HIGH ACHIEVERS: Stay-Safe Edition
Keeping Local Sport Spirit High During the Pandemic
By Martin Cleary
Four-time Canadian Olympic fencer Sherraine Schalm was looking forward to a new adventure in February.
The former Ottawa athlete, who now lives in Peschiera del Garda, Italy, with her young family, did latch onto her life’s next chapter last month, but it wasn’t the one she was originally pursuing.
The assignment she really wanted to be part of never unfolded for her because she was foiled, to use a fencing term, by the pandemic.
Wow, does that ever sound confusing. Well, let me explain.

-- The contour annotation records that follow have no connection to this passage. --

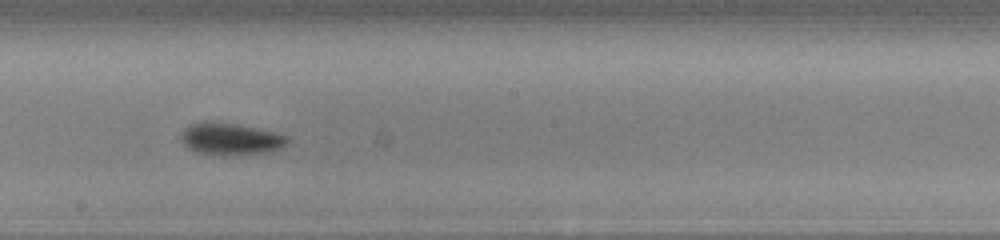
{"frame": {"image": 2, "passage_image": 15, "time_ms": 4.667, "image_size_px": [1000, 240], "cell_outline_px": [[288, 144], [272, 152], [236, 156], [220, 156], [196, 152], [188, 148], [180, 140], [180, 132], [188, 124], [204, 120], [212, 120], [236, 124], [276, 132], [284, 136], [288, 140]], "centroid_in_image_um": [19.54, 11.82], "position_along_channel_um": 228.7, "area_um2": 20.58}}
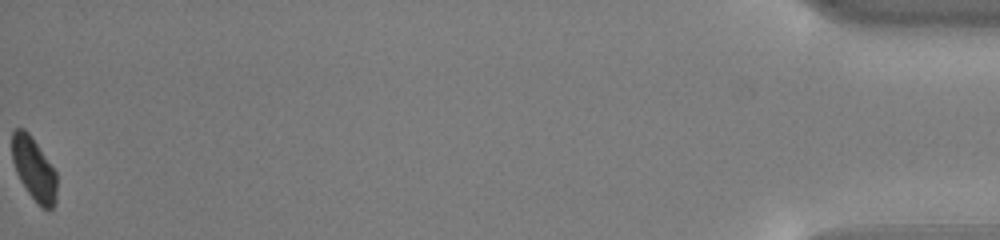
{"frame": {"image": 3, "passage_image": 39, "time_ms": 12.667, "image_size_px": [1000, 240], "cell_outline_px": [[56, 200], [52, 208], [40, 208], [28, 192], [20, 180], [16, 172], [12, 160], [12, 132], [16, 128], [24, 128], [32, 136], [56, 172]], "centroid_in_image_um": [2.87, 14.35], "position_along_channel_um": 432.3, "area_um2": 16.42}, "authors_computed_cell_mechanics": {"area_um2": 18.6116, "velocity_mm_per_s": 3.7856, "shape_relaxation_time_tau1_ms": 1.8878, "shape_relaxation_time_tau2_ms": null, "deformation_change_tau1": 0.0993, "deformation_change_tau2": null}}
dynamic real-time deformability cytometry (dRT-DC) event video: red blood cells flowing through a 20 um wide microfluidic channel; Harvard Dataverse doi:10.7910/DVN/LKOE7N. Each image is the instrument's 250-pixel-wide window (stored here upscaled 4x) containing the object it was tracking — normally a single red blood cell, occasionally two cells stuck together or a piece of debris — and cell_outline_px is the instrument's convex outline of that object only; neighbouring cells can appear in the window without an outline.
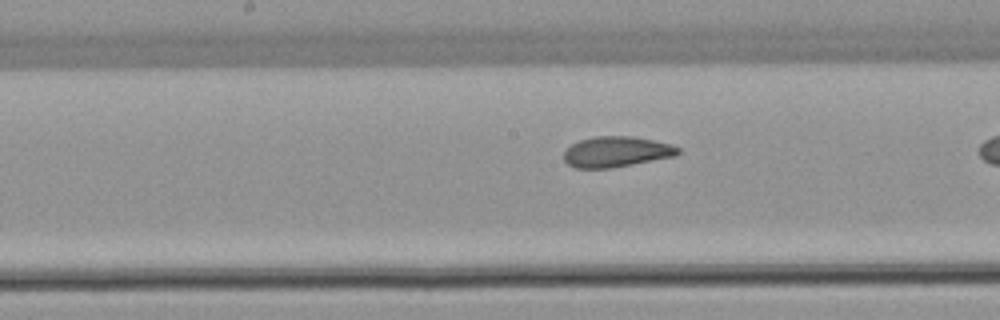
{"species": "common noctule bat (a hibernating species)", "species_latin": "Nyctalus noctula", "temperature_condition": "warm", "stored_images_in_passage": 34, "camera_frame_rate_fps": 3000, "um_per_image_px": 0.085, "animal": {"sex": "female", "body_mass_g": 22.7, "forearm_length_mm": 54.2}, "frame": {"image": 1, "passage_image": 25, "time_ms": 8.0, "image_size_px": [1000, 320], "cell_outline_px": [[680, 152], [676, 156], [612, 168], [576, 168], [568, 164], [564, 160], [564, 152], [572, 144], [580, 140], [596, 136], [632, 136], [672, 144], [680, 148]], "centroid_in_image_um": [52.41, 12.9], "position_along_channel_um": 195.8, "area_um2": 20.35}}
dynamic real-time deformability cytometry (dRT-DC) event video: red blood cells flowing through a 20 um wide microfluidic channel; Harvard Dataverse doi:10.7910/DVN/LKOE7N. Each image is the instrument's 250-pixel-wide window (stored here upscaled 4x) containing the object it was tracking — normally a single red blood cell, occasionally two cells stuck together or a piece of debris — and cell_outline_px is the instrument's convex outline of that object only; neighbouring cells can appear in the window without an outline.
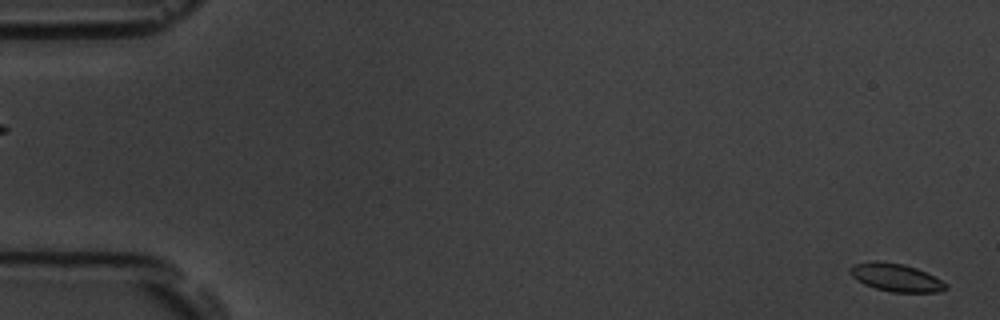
{"species": "common noctule bat (a hibernating species)", "species_latin": "Nyctalus noctula", "temperature_condition": "room temperature", "stored_images_in_passage": 55, "camera_frame_rate_fps": 3000, "um_per_image_px": 0.085, "animal": {"sex": "male", "body_mass_g": 19.5, "forearm_length_mm": 54.6}, "frame": {"image": 1, "passage_image": 1, "time_ms": 0.0, "image_size_px": [1000, 320], "cell_outline_px": [[948, 288], [936, 292], [892, 292], [876, 288], [864, 284], [852, 276], [848, 268], [856, 264], [904, 264], [916, 268], [948, 284]], "centroid_in_image_um": [76.21, 23.64], "position_along_channel_um": 8.8, "area_um2": 14.62}}
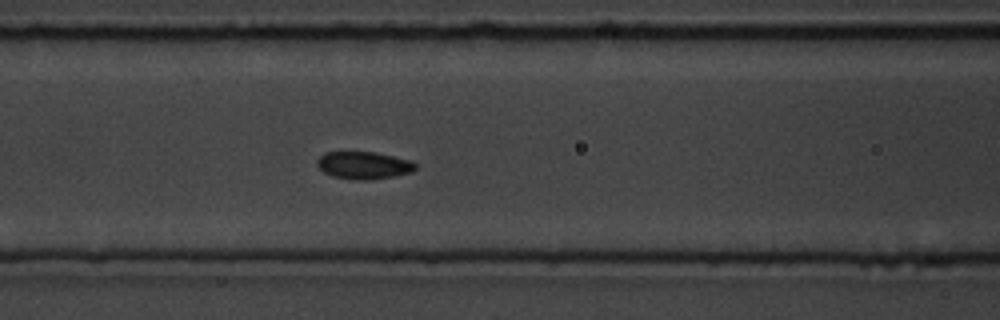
{"frame": {"image": 2, "passage_image": 23, "time_ms": 7.333, "image_size_px": [1000, 320], "cell_outline_px": [[416, 168], [412, 172], [392, 176], [368, 180], [352, 180], [332, 176], [324, 172], [316, 164], [316, 160], [324, 152], [376, 152], [412, 160], [416, 164]], "centroid_in_image_um": [30.91, 14.04], "position_along_channel_um": 135.7, "area_um2": 15.84}}
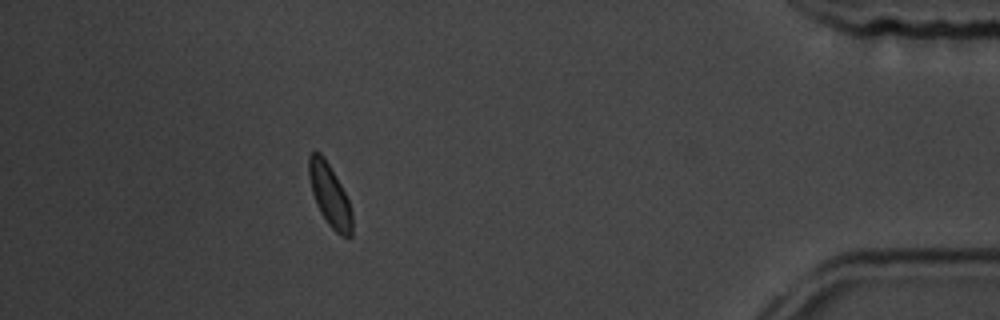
{"frame": {"image": 3, "passage_image": 49, "time_ms": 16.0, "image_size_px": [1000, 320], "cell_outline_px": [[352, 236], [340, 236], [328, 224], [320, 212], [316, 204], [312, 192], [308, 176], [308, 156], [312, 152], [320, 152], [324, 156], [340, 184], [348, 200], [352, 212]], "centroid_in_image_um": [28.01, 16.59], "position_along_channel_um": 407.2, "area_um2": 15.66}}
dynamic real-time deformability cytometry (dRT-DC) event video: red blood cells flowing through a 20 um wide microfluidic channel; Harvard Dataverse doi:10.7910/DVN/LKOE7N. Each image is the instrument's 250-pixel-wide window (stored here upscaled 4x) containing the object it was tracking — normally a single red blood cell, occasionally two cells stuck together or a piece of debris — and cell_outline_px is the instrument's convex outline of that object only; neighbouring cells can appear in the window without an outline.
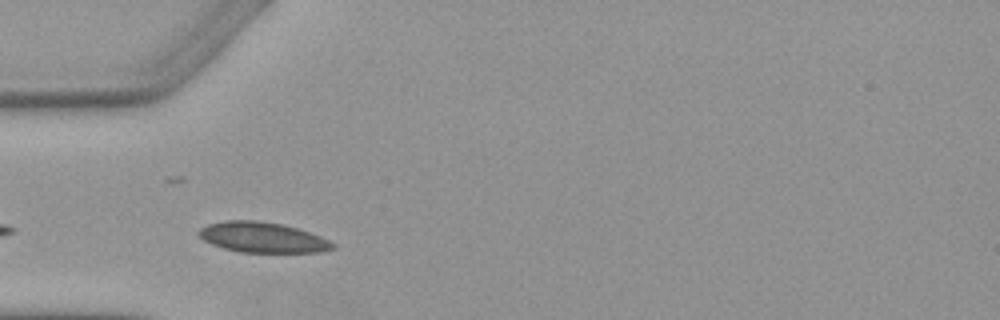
{"species": "Egyptian fruit bat (a non-hibernating species)", "species_latin": "Rousettus aegyptiacus", "temperature_condition": "warm", "stored_images_in_passage": 7, "camera_frame_rate_fps": 3000, "um_per_image_px": 0.085, "animal": {"sex": "female"}, "frame": {"image": 1, "passage_image": 3, "time_ms": 2.333, "image_size_px": [1000, 320], "cell_outline_px": [[336, 248], [320, 252], [240, 252], [224, 248], [212, 244], [204, 240], [196, 232], [200, 228], [208, 224], [224, 220], [256, 220], [280, 224], [300, 228], [320, 236], [336, 244]], "centroid_in_image_um": [22.33, 20.17], "position_along_channel_um": 62.7, "area_um2": 23.76}}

Schalm, who earned her Bachelor of Education degree at the University of Ottawa in 2001, was asked by the Canadian Olympic Committee to be an Athlete Mentor at the recent 2022 Winter Olympic Games in Beijing, China.
“It was just as support staff, basically making sure the athletes were comfortable and taken care of in the village,” Schalm, 41, wrote in an email interview. “I was looking forward to it, but sadly didn’t have the chance to help out in that way.”
She was denied that opportunity, after testing positive for the COVID-19 Omicron variant.
“I would love to answer your questions about the Beijing Olympics, nearly as much as I would have loved to help out at the Games,” she added, “but Omicron came to my daughter’s school about three weeks before I was to leave, and my daughters and I got it.”
Schalm, the 2006 World Cup women’s epee champion and a silver and bronze medallist at the world championships in 2009 and 2005 respectively, was triple vaccinated and her two daughters also received the proper arm jabs. And everyone had been wearing N95 masks. Even though her daughter who tested positive was isolating in one part of their house, the virus was passed to Schalm and her other daughter.
“The COC decided that it was too risky to have me possibly still test residually positive afterwards, even if I tested negative five days after my positive test, and have me stuck in Chinese isolation,” she continued. “So, all that to say, I didn’t end up going to the Games, this time.”
But the upbeat and articulate Schalm found not one, but two positives from her positive (test result), which led to a negative (no trip to Beijing).
From a family point of view, she was able to spend 12 days in the house with her daughters (11 and seven years old) and “they (were) so much fun that we had a grand time.”
“(We) caught up on musicals, homework, knitting, baking,” Schalm explained. “It was really a decent situation in spite of being disappointed to not help out at the Games.”
The month of February also presented Schalm, who was ninth individually in women’s epee at the 2008 Olympics and helped Canada to a fourth-place team result at the 2004 Summer Games, an opportunity to return to the Canadian fencing scene.
Schalm was invited by the Canadian Fencing Federation to coach the Canadian women’s epée team.
“It’s really great,” she added. “The ladies are very motivated, young and seem to be heading in a good direction. I’m so happy to be a part of that.
“I have attended one team World Cup and one individual World Cup to provide piste-side help and generally make sure our team is all moving in the same direction.
“Only the meetings are done by Zoom, otherwise the ladies get their lessons from their individual coaches and I am kind of a team captain/head coach for events and training camps.
“We will see how it pans out. Since fencing in Canada is not totally centralized anyway, it is not totally bananas for me to do it from Europe instead of Canada.”
Martin Cleary has written about amateur sports for 50 years. A past Canadian sportswriter of the year and Ottawa Sports Awards Lifetime Achievement in Sport Media honouree, Martin retired from full-time work at the Ottawa Citizen in 2012, but continued to write a bi-weekly “High Achievers” column for the Citizen/Sun.